More than one of the judges come up to talk and congratulate me after, and that was pretty cool of them. One in particular shared some rather encouraging words.

And silly me, I didn’t introduce my espresso blend to you – It was a two coffee blend made up of half light roasted Guatemalan Palou (spelling?) and half Ethiopian Harar. Super simple, fun, and different. Lots of blueberry. I called it fifty-fifty espresso, not even so much for lack of a better name, but because to me it represents the simplicity of the blend, as well as the obvious fifty fifty mix of coffee. I like it most in a poured trad capp, but it’s cool as an espresso too. I said to the judges that for me it was an espresso you would have when you feel like changing things up, as oppose to something you would have everyday. We might start using it at Crema for our short drinks, so be on the look for that too. I’ll make mention of it in a post if we do end up doing that.

I got another sweet tamper for plcing in the top 6 from Reg Barber, who was in attendance. It says Western Regionals on it. Yea buddy!

My music was a mix of 4 songs from a group called Ratatat, whom are flippin’ sweet. My brother’s friend/dj Joel Armstrong actually mixed them for me, and you can download the mix free, fast and easy by clicking here. The run time was condensed to 15 minutes and 3 seconds – perfect for the competition. I had more than a few people comment on the music, so take it and enjoy. Play it during a rush in your cafe. Loud.

And that is that. Thanks to everyone who helped out prior to the competition, and to those who came and watched. Between family, friends, crema, and JJ – there was a whole lot of people involved.

Keep in mind that I had been preparing since the end of May for this competition. By reading this you might get the impression that I only trained for 3 days. That would be false. Like usual, all the little things seemed to just fall into place at the last moment.

The nationals look like they are going to be pretty awsome – much success to the top 3 over in Montreal this October.

7 Responses to “The (long awaited) Western Regionals.

  1. Todd Sieling says:

    Top 4 ain’t so bad at all.

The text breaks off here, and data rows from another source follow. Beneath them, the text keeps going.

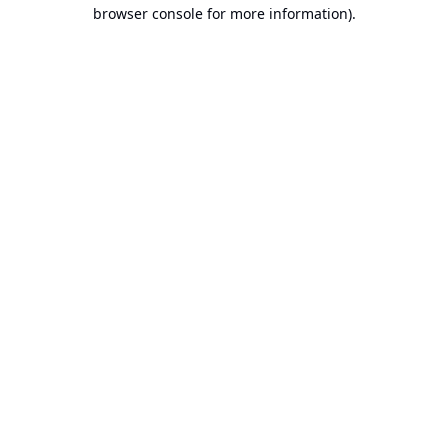
browser console for more information).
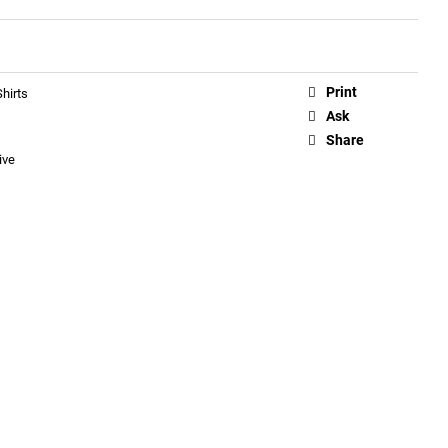
Print
hirts
Ask
Share
ive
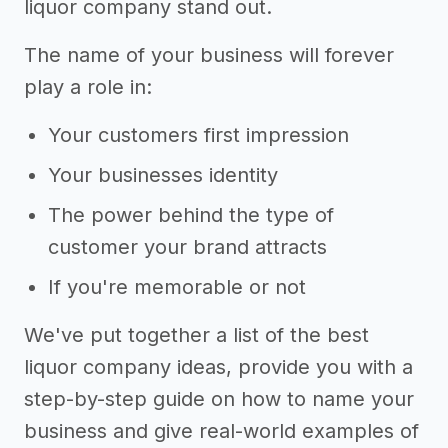
liquor company stand out.
The name of your business will forever
play a role in:
Your customers first impression
Your businesses identity
The power behind the type of
customer your brand attracts
If you're memorable or not
We've put together a list of the best
liquor company ideas, provide you with a
step-by-step guide on how to name your
business and give real-world examples of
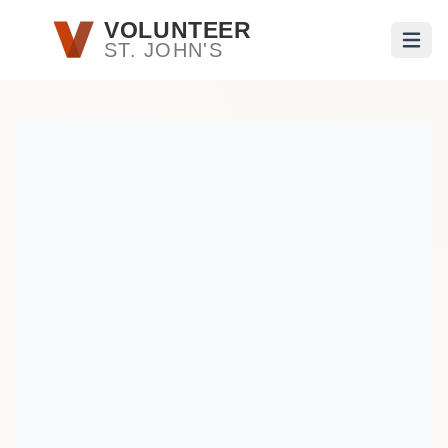
Skip to main content
VOLUNTEER
ST. JOHN'S
Open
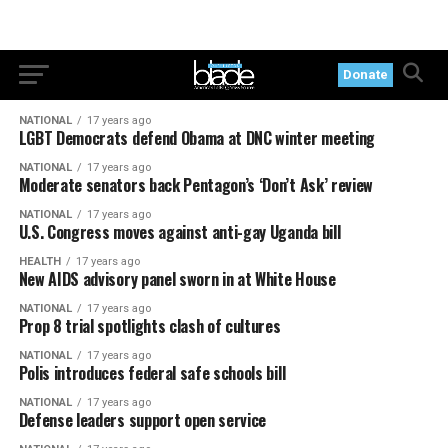
Donate
NATIONAL
17 years ago
LGBT Democrats defend Obama at DNC winter meeting
NATIONAL
17 years ago
Moderate senators back Pentagon’s ‘Don’t Ask’ review
NATIONAL
17 years ago
U.S. Congress moves against anti-gay Uganda bill
HEALTH
17 years ago
New AIDS advisory panel sworn in at White House
NATIONAL
17 years ago
Prop 8 trial spotlights clash of cultures
NATIONAL
17 years ago
Polis introduces federal safe schools bill
NATIONAL
17 years ago
Defense leaders support open service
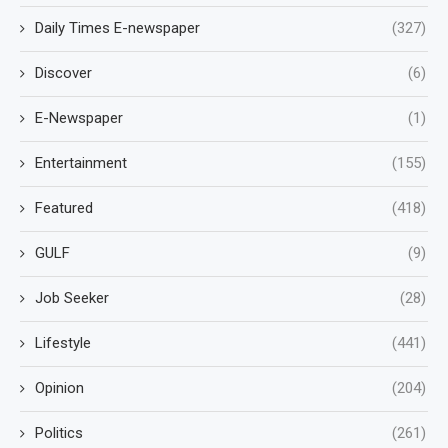
Daily Times E-newspaper
(327)
Discover
(6)
E-Newspaper
(1)
Entertainment
(155)
Featured
(418)
GULF
(9)
Job Seeker
(28)
Lifestyle
(441)
Opinion
(204)
Politics
(261)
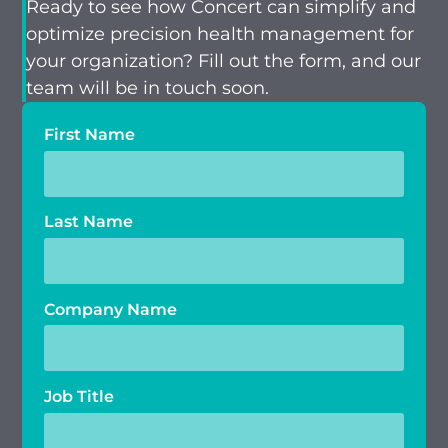
Ready to see how Concert can simplify and
optimize precision health management for
your organization? Fill out the form, and our
team will be in touch soon.
First Name
Last Name
Company Name
Job Title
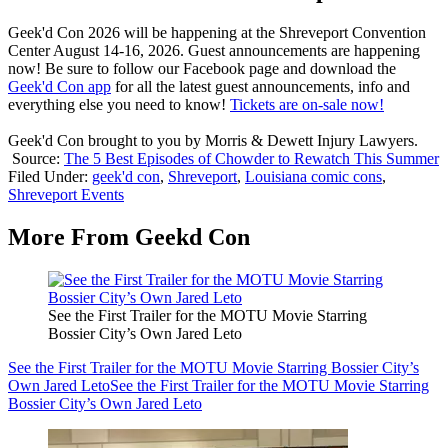
Geek'd Con 2026 will be happening at the Shreveport Convention
Center August 14-16, 2026. Guest announcements are happening
now! Be sure to follow our Facebook page and download the
Geek'd Con app
for all the latest guest announcements, info and
everything else you need to know!
Tickets are on-sale now!
Geek'd Con brought to you by Morris & Dewett Injury Lawyers.
Source:
The 5 Best Episodes of Chowder to Rewatch This Summer
Filed Under
:
geek'd con
,
Shreveport
,
Louisiana comic cons
,
Shreveport Events
More From Geekd Con
See the First Trailer for the MOTU Movie Starring
Bossier City’s Own Jared Leto
See the First Trailer for the MOTU Movie Starring Bossier City’s
Own Jared Leto
See the First Trailer for the MOTU Movie Starring
Bossier City’s Own Jared Leto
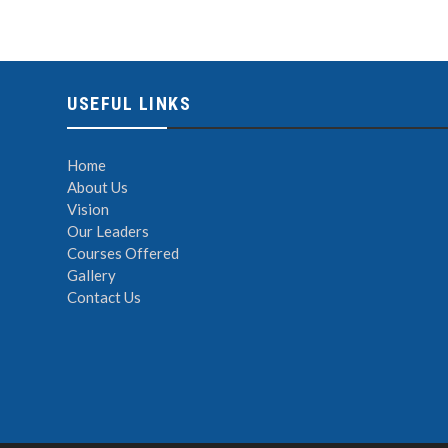
USEFUL LINKS
Home
About Us
Vision
Our Leaders
Courses Offered
Gallery
Contact Us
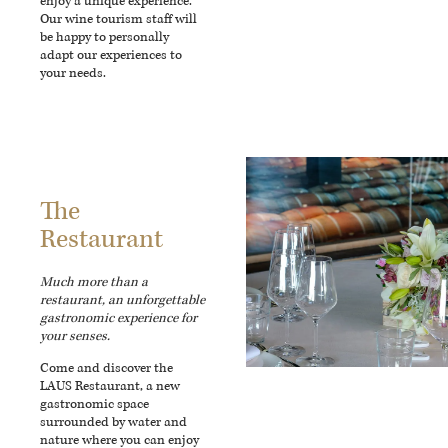
enjoy a unique experience.
Our wine tourism staff will
be happy to personally
adapt our experiences to
your needs.
The
Restaurant
Much more than a
restaurant, an unforgettable
gastronomic experience for
your senses.
Come and discover the
LAUS Restaurant, a new
gastronomic space
surrounded by water and
nature where you can enjoy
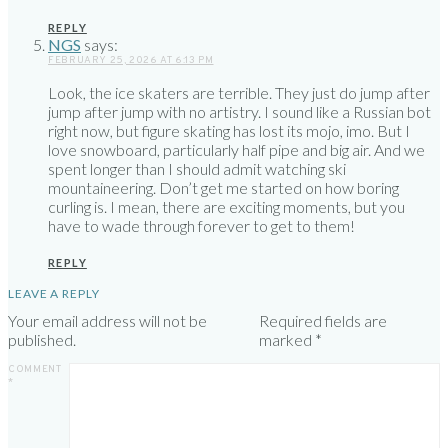
REPLY
NGS
says:
FEBRUARY 25, 2026 AT 6:13 PM
Look, the ice skaters are terrible. They just do jump after
jump after jump with no artistry. I sound like a Russian bot
right now, but figure skating has lost its mojo, imo. But I
love snowboard, particularly half pipe and big air. And we
spent longer than I should admit watching ski
mountaineering. Don’t get me started on how boring
curling is. I mean, there are exciting moments, but you
have to wade through forever to get to them!
REPLY
LEAVE A REPLY
Your email address will not be
Required fields are
published.
marked
*
COMMENT
*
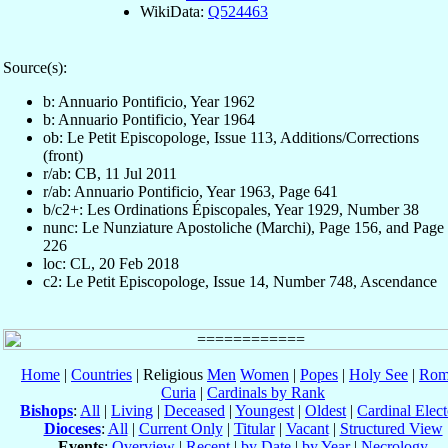
WikiData:
Q524463
Source(s):
b: Annuario Pontificio, Year 1962
b: Annuario Pontificio, Year 1964
ob: Le Petit Episcopologe, Issue 113, Additions/Corrections
(front)
r/ab: CB, 11 Jul 2011
r/ab: Annuario Pontificio, Year 1963, Page 641
b/c2+: Les Ordinations Épiscopales, Year 1929, Number 38
nunc: Le Nunziature Apostoliche (Marchi), Page 156, and Page
226
loc: CL, 20 Feb 2018
c2: Le Petit Episcopologe, Issue 14, Number 748, Ascendance
Home
|
Countries
| Religious
Men
Women
|
Popes
|
Holy See
|
Rom
Curia
|
Cardinals by Rank
Bishops
:
All
|
Living
|
Deceased
|
Youngest
|
Oldest
|
Cardinal Elect
Dioceses
:
All
|
Current Only
|
Titular
|
Vacant
|
Structured View
Events
:
Overview
|
Recent
|
by Date
|
by Year
|
Necrology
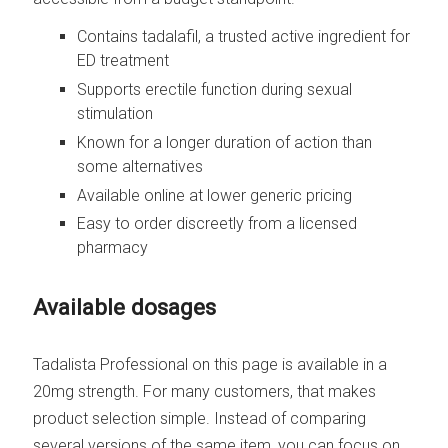
Contains tadalafil, a trusted active ingredient for
ED treatment
Supports erectile function during sexual
stimulation
Known for a longer duration of action than
some alternatives
Available online at lower generic pricing
Easy to order discreetly from a licensed
pharmacy
Available dosages
Tadalista Professional on this page is available in a
20mg strength. For many customers, that makes
product selection simple. Instead of comparing
several versions of the same item, you can focus on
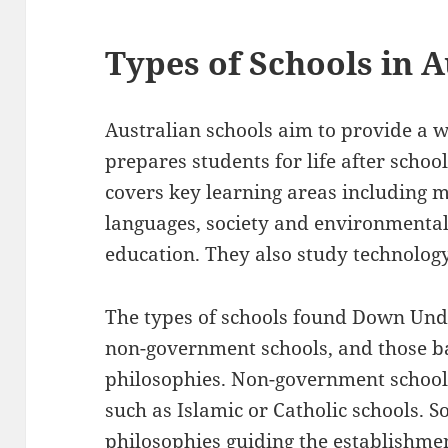
Types of Schools in A
Australian schools aim to provide a 
prepares students for life after schoo
covers key learning areas including ma
languages, society and environmental
education. They also study technolog
The types of schools found Down Und
non-government schools, and those b
philosophies. Non-government schools
such as Islamic or Catholic schools. 
philosophies guiding the establishme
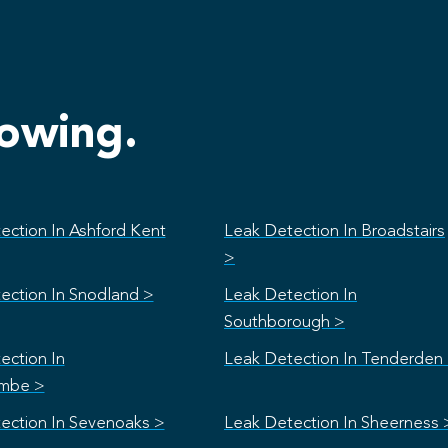
lowing.
ection In Ashford Kent
Leak Detection In Broadstairs
>
ection In Snodland >
Leak Detection In
Southborough >
ection In
Leak Detection In Tenderden
mbe >
ection In Sevenoaks >
Leak Detection In Sheerness 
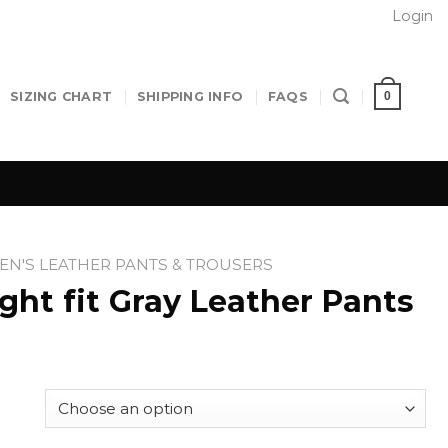
Login
0
SIZING CHART
SHIPPING INFO
FAQS
N'S LEATHER PANTS & TROUSERS
ht fit Gray Leather Pants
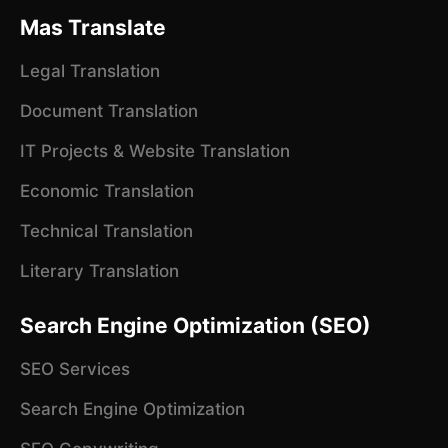
Mas Translate
Legal Translation
Document Translation
IT Projects & Website Translation
Economic Translation
Technical Translation
Literary Translation
Search Engine Optimization (SEO)
SEO Services
Search Engine Optimization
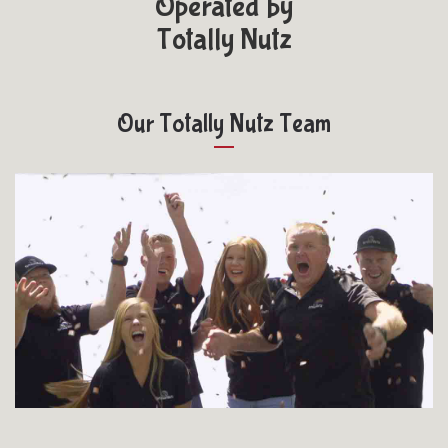
Operated by
Totally Nutz
Our Totally Nutz Team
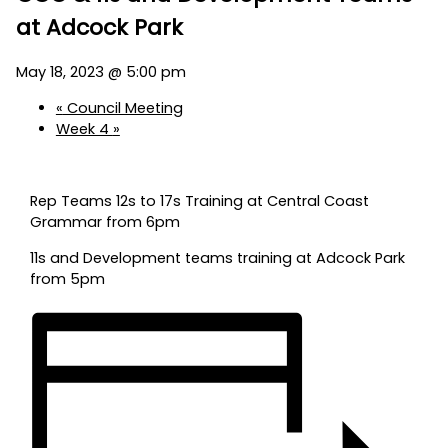
at Adcock Park
May 18, 2023 @ 5:00 pm
«
Council Meeting
Week 4
»
Rep Teams 12s to 17s Training at Central Coast
Grammar from 6pm
11s and Development teams training at Adcock Park
from 5pm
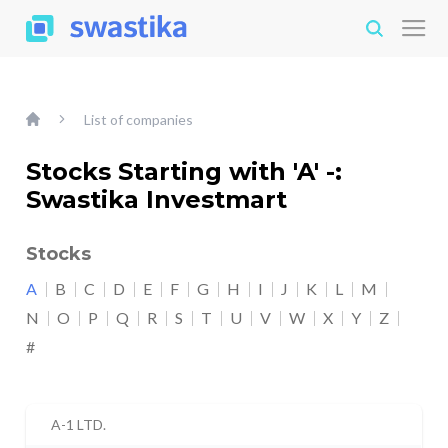
List of companies
Stocks Starting with 'A' -:
Swastika Investmart
Stocks
A
B
C
D
E
F
G
H
I
J
K
L
M
N
O
P
Q
R
S
T
U
V
W
X
Y
Z
#
A-1 LTD.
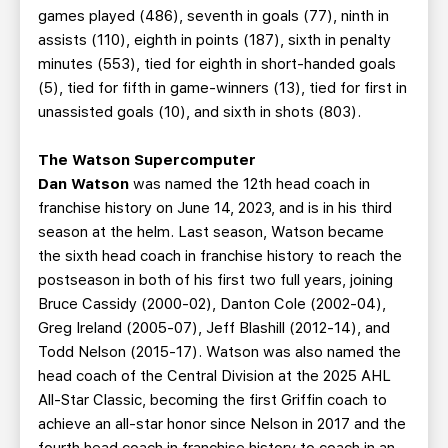
games played (486), seventh in goals (77), ninth in
assists (110), eighth in points (187), sixth in penalty
minutes (553), tied for eighth in short-handed goals
(5), tied for fifth in game-winners (13), tied for first in
unassisted goals (10), and sixth in shots (803).
The Watson Supercomputer
Dan Watson
was named the 12th head coach in
franchise history on June 14, 2023, and is in his third
season at the helm. Last season, Watson became
the sixth head coach in franchise history to reach the
postseason in both of his first two full years, joining
Bruce Cassidy (2000-02), Danton Cole (2002-04),
Greg Ireland (2005-07), Jeff Blashill (2012-14), and
Todd Nelson (2015-17). Watson was also named the
head coach of the Central Division at the 2025 AHL
All-Star Classic, becoming the first Griffin coach to
achieve an all-star honor since Nelson in 2017 and the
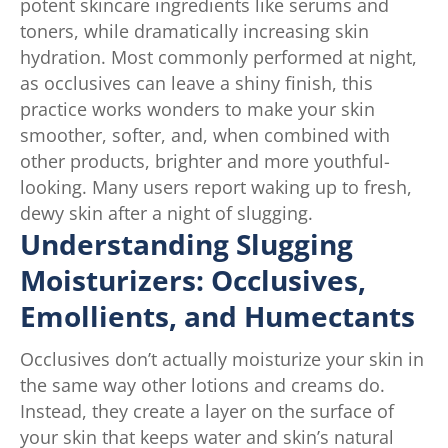
potent skincare ingredients like serums and
toners, while dramatically increasing skin
hydration. Most commonly performed at night,
as occlusives can leave a shiny finish, this
practice works wonders to make your skin
smoother, softer, and, when combined with
other products, brighter and more youthful-
looking. Many users report waking up to fresh,
dewy skin after a night of slugging.
Understanding Slugging
Moisturizers: Occlusives,
Emollients, and Humectants
Occlusives don’t actually moisturize your skin in
the same way other lotions and creams do.
Instead, they create a layer on the surface of
your skin that keeps water and skin’s natural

Congrats on a good showing, even if one short of your goal.

  2. Chris says:

    Nice post George,
    we have been using 50/50 the last week, it has been unbelievable.

  3. Joel Armstrong says:

    woot. rockin George!

  4. Al says:

    I may be wrong but 15 seconds over time is a 15 second deduction on points not 60.

  5. Troy says:

    It was my understanding that the top 4 were going to Nationals.
    You landed in 4th yet you don’t get to go.

  6. george says:

    @ Troy -

    What happens is the top 3 from each competition are guaranteed a spot in the nationals.

    The people who placed 4th and 5th at each competition get their names all thrown into a hat and drawn at random. 4 people are chosen this way, out of a possible 8.. (4 regional competitions x 2 names.)

    So, you can actually come 5th and still go to the nationals.

    @ Al -

    I’m sure somebody reading this will clarify the 15 second thing, (Anthony, that’s probably you…) but I was under the impression you lose 15 points from each of the 4 judges. Anyone?